Once this perversity strikes you, it will strike you again and again if you live in a rich country (and particularly if one travels back and forth from poor to rich). In the cities of poor countries, it is not unusual for groceries to be delivered directly to your door. Even when I was a teenager (in the mid-1970s), many of my friends had jobs helping carry groceries to customers’ cars. Now, many retail stores (grocery, hardware, general merchandise) are introducing automated checkout, whereby customers use sophisticated technology and invested capital to ring up and pay for their own groceries. Why did people invent a technology to eliminate people working in retail when billions of the people on the
planet would be pleased to ring up your groceries? This labor-saving innovation was induced by distortions in the international market for labor.Although something of an aside from labor projections, this is an important point, because one objection raised to allowing temporary labor mobility is that it creates “distortions” in the industries that survive on “cheap labor.” The further argument is that if importing labor were impossible, then industries would not move abroad but would survive by inducing innovations that reduce labor demand and substitute capital for labor. For instance, Martin (2004) tells the story of tomatoes in California and, to my mind, gets the real point exactly backward. In the 1960s, as part of the Bracero program
of allowing temporary migrant labor, tomatoes in California were picked almost entirely by seasonal migrants. When this program ended in the mid-1960s, farmers claimed the tomato industry would leave California. But by a combination of applying science to develop tomatoes whose shape and skin were more conducive to mechanization and developing a machine harvester, the California industry survived and even thrived—Martin emphasizes that it produces five times more tomatoes today than in the 1960s.

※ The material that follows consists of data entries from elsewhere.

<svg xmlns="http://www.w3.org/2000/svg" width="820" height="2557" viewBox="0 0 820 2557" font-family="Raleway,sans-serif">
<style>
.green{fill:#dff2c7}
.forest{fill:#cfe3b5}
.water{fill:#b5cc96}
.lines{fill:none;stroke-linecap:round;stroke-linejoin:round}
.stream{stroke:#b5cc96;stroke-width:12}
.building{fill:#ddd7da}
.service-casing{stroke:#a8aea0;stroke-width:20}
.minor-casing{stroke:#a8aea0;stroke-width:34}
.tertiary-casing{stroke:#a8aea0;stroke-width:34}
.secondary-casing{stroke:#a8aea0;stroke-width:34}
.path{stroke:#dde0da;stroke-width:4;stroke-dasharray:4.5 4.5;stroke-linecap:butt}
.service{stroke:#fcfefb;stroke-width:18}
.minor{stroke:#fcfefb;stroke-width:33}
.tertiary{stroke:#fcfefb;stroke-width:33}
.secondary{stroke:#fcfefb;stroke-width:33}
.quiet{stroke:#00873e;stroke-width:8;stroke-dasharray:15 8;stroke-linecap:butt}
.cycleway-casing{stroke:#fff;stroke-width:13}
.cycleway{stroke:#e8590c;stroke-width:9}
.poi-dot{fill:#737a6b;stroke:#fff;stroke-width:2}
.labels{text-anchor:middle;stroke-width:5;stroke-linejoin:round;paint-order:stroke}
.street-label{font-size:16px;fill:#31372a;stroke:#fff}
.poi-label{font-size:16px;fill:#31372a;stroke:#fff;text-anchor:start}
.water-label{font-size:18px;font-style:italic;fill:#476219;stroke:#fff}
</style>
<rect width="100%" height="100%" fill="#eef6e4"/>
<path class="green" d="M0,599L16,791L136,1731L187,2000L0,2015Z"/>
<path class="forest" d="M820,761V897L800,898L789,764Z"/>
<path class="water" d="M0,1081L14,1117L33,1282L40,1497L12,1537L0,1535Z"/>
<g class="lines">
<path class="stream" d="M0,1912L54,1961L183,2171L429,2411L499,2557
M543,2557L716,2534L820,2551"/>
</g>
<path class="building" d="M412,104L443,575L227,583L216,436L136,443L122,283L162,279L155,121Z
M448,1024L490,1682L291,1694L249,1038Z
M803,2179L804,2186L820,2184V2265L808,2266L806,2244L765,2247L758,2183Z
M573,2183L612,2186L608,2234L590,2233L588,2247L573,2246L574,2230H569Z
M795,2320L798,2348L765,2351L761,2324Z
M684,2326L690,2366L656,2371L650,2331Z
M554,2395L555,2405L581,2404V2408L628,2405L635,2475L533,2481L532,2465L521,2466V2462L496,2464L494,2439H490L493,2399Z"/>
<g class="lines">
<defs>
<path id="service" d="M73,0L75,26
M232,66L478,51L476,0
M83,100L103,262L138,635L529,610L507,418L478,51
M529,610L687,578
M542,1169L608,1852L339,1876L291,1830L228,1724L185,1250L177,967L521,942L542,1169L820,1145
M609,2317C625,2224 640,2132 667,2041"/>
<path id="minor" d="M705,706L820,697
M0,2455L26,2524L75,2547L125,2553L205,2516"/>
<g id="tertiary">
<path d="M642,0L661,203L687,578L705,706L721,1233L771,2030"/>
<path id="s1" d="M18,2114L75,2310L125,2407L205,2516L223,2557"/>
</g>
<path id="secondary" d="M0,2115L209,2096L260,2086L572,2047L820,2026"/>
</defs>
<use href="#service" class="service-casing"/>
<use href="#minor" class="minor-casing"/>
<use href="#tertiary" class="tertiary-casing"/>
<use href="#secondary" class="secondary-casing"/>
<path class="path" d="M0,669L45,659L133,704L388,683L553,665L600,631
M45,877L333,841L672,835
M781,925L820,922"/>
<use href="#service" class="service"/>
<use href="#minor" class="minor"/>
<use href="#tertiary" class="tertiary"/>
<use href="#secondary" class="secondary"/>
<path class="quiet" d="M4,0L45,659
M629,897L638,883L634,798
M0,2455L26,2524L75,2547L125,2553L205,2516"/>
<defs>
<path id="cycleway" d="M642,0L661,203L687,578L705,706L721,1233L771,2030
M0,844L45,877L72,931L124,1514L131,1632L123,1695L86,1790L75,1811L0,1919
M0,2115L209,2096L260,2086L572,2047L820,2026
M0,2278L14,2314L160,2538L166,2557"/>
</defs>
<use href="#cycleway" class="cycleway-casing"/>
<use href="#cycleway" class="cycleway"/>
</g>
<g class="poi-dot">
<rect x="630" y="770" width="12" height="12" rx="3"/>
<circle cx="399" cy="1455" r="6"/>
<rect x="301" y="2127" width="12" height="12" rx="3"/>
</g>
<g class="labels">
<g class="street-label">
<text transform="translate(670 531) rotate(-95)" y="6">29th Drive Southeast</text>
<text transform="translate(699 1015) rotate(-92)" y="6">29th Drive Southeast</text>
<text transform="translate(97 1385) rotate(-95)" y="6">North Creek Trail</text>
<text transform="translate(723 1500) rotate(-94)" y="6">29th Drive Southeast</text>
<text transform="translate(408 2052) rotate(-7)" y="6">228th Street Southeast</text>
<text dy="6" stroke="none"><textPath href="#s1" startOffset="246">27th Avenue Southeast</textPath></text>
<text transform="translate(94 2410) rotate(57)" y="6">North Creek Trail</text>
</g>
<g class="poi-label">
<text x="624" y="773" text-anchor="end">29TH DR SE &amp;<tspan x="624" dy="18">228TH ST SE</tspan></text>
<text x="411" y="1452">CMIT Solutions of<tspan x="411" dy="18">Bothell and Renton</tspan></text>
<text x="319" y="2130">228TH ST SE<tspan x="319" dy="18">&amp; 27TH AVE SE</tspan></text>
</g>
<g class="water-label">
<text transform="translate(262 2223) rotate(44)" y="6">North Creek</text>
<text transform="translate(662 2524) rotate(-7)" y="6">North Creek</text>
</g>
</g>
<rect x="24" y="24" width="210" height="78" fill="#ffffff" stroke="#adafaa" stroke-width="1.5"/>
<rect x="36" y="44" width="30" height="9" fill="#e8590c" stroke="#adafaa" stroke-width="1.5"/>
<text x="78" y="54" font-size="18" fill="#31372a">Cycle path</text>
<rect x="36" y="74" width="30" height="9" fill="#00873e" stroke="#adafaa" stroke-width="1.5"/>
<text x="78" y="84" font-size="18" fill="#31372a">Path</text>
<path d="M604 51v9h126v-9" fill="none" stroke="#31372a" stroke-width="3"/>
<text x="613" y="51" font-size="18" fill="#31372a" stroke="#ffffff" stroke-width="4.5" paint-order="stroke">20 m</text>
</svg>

But from an
economist’s point of view, what is the “distortion”—allowing seasonal workers (that is, more open labor markets across borders) or the induced-labor demand-reducing technological change from enforcing a restriction that willing employers and willing workers could not make a contract?Any economist, when presented with the same scenario with trade in goods, would be able to give an easy answer—if an industry invents a new technology to displace an imported intermediate input because the price of the input is driven up by border restrictions like tariffs or quotas, this innovation is a response to a distortion, not that the lack of a tariff to induce that innovation would be a distortion.” From a global viewpoint, highly skilled labor devoted to research and development to reduce demand for labor (for example, machine-harvestable tomatoes, lawn mowers, ATMs, self-checkout at retail stores, robots that vacuum, pre-peeled carrots) is an inefficiency that is the result of the massive “distortion” in global labor markets.14 Because about the only thing known yet about “pro-poor” growth is that it is labor intensive, there is obviously a massive contradiction between rich countries pushing
“pro-poor” growth via their rhetoric about development assistance while at the same time promoting massively anti-pro-poor technological change via their policies toward labor mobility.